The dynamic effect of pressure and Oil composition on Microemulsion phase behavior, complementing the key effect of variable salinity, has been implemented in our four-fluid-phase, fully implicit in-house research reservoir simulator. This has been achieved through self-consistent coupling of a traditional Gas/Oil/Water phase equilibrium model, either compositional or generalized black-oil,—providing phase fractions, oleic composition, and aqueous salinity—with a Microemulsion model based on oleic/aqueous/chemical pseudophase equilibrium.
As an application example and validation test case, we consider a hypothetical surfactant/polymer (SP) coreflood of a saturated Oil, interrupted by a progressive depressurization, during which dissolved gas is released, which shifts the Microemulsion phase state from Winsor Type III to Type II-. This proves the good functioning of our new option, and shows, yet on a simple case, that it does not degrade numerical performance, despite the introduction of additional nonlinear dependencies.
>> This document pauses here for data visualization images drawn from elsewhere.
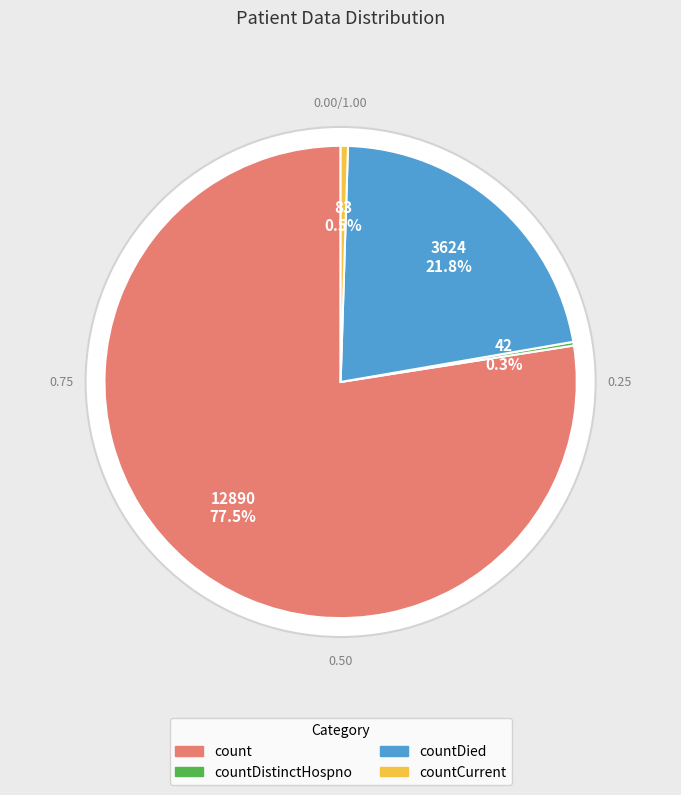

What is the total percentage of countDistinctHospno and countDied?

22.0%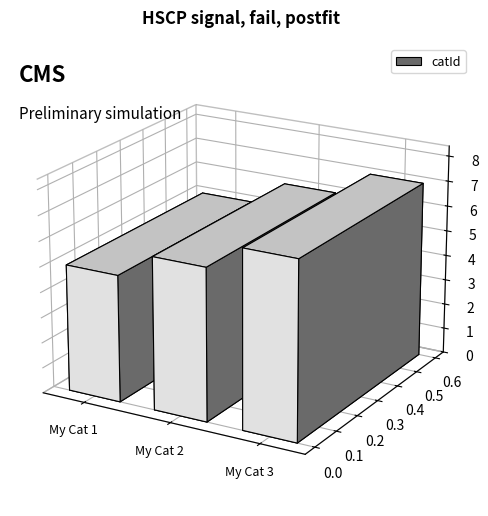

Which has a higher value, My Cat 2 or My Cat 3?

My Cat 3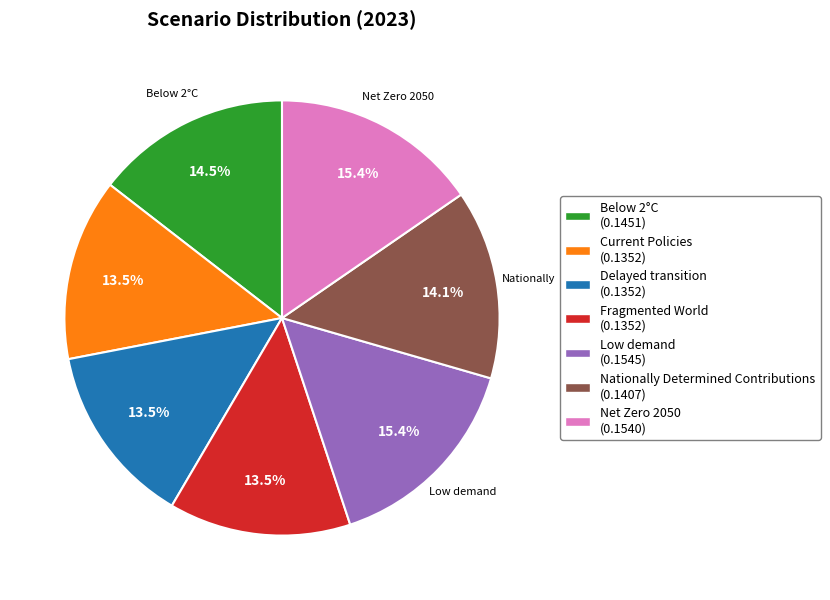

To the nearest percent, what is the combined percentage of Net Zero 2050 and Delayed transition?

29%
Surfactant/polymer (SP) flooding is an enhanced oil recovery process aimed at mobilizing residual Oil to Water1 in mature conventional reservoirs through interfacial tension (IFT) reduction, and sweeping it through mobility ratio improvement (Lake 1989). While most commercial reservoir simulators have long had the capacity of treating polymer, modeled as an additional aqueous component, comprehensive treatment of surfactant has until recently been limited to academic codes. Indeed, above a critical micelle concentration (CMC), Water and Oil become partially soluble, leading to the formation of an additional Microemulsion phase, whose implementation is a rather complicated task. Appropriate modeling of Microemulsion is yet key, as the IFT’s reduction with the excess Oil and/or Water phases is function of the solubilization ratios, defined as the amount of dissolved oil and/or water per amount of surfactant (Huh 1979). In general, those depend on the chemical formulation, Water and Oil phase compositions, pressure, and temperature.